Gifted and Talented Admissions

The new Gifted and Talented admissions policy is a comprehensive failure of educational policy. Ostensibly seeking to improve equity, the Chancellor swept away the various admissions criteria employed by the schools and districts and replaced them with two standardized tests. Like many, I warned Deputy Chancellor Lyles that the new tests, focusing more on preparedness than giftedness, would only shift G&T seats from low income to higher income neighborhoods. Even one of the mayor’s appointees told me I was “100% correct on this issue”. Now the damage has been done with many programs in low income neighborhoods shuttered and new classes skewing even more heavily toward higher income students. A more independent board would never stand for this poorly considered policy.


8th Grade Retention

The original PEP was opposed to the mayor’s testing-based retention policy. As a result, several members were removed in the hours before they were to vote on this controversial policy. When we were asked to vote on 8th grade retention a wide spectrum of academics and community leaders protested the weak underpinnings of the policy and the total absence of any program to improve education in the middle schools. The research and evidence from other similar policies in Chicago and elsewhere demonstrate they are extremely costly and don’t work. Even with a more independent board the mayor may have eventually implemented his policy. The difference is that it would he would have had to couple test-based retention with a real plan for addressing the needs of struggling students with proven approaches including tutoring and smaller classes. I heard Deputy Mayor Walcott explain earlier today how the candid debate we had helped to improve the policy. I would disagree with him and point to how the Bloomberg administration, after contracting with the RAND corporation to study the test-based retention program implemented in 5th grade still refuses to release the research reports to the public. I've brought them here to show you; you can see there are hundreds of pages. This information should be not be surpressed but rather released to inform the debate.

Parental Involvement

I would like to conclude by asking the Assembly to strengthen the Community District Education Councils as bodies representative of the parent perspective. The ambiguity of the law with respect to CDEC duties, responsibilities, and powers must be clarified. In many ways, Community Boards are analogous to CDECs. Our City Charter clearly outlines the functions of Community Boards and there is no ambiguity on which planning decisions they are required to offer opinions. I would urge the State Legislature to use the language in New York City’s Charter with respect to Community Boards as a guide for outlining the duties and responsibilities of CDECs.

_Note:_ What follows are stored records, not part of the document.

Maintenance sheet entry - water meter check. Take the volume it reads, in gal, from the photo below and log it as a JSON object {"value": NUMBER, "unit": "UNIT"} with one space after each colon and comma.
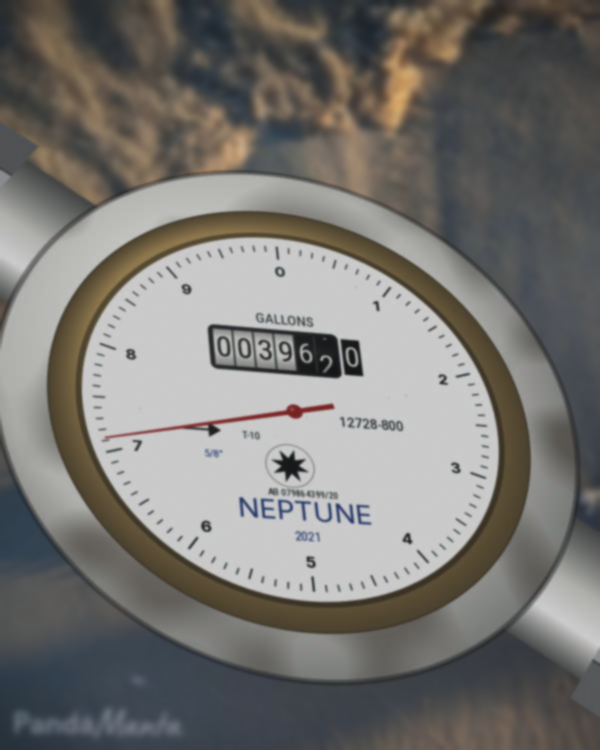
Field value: {"value": 39617.1, "unit": "gal"}
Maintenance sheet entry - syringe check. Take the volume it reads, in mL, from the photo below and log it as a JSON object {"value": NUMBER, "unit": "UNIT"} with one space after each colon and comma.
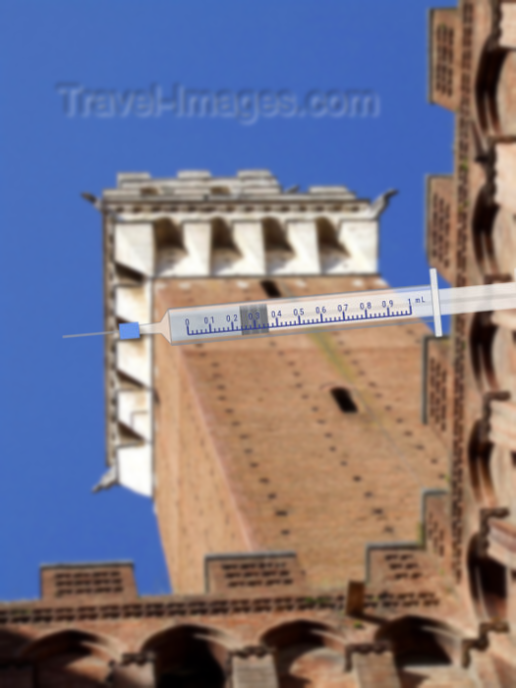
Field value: {"value": 0.24, "unit": "mL"}
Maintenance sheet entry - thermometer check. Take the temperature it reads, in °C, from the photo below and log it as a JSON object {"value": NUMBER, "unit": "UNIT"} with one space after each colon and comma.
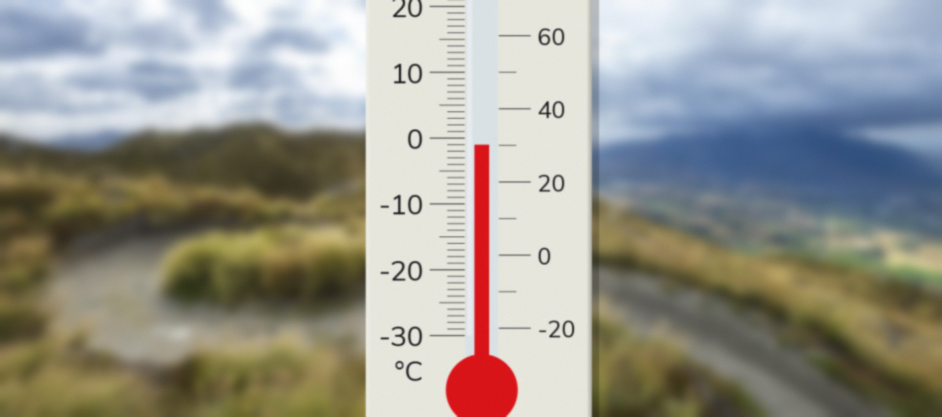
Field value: {"value": -1, "unit": "°C"}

I have always sought input from CDECs on policy and budget votes. Requiring advisory votes from CDECs which the PEP members would be expected to follow would be one way to channel parent input into policy decisions.


I hope today I’ve been able to provide you with insight into the functioning of the current citywide board. In its current form the Panel for Educational Policy does not make policy or even meaningfully advise the chancellor. Those roles are reserved for the chancellor's management consultants and the distant foundations of wealthy men: the Broad Foundation, Gates Foundation and Dell Foundation. But we parents know better. The real insight into the challenges of urban education lies in the communities, school leadership teams, PTAs, community councils. We will never have real improvement in our schools until we embrace parents as real partners in the education of their children. I urge you to restore balance, order and even simple decency to the governance of our schools.

Thank you for your time.

1 comment:

Anonymous said...

Thank you Mr. Sullivan for speaking the truth on behalf of NYC parents and students.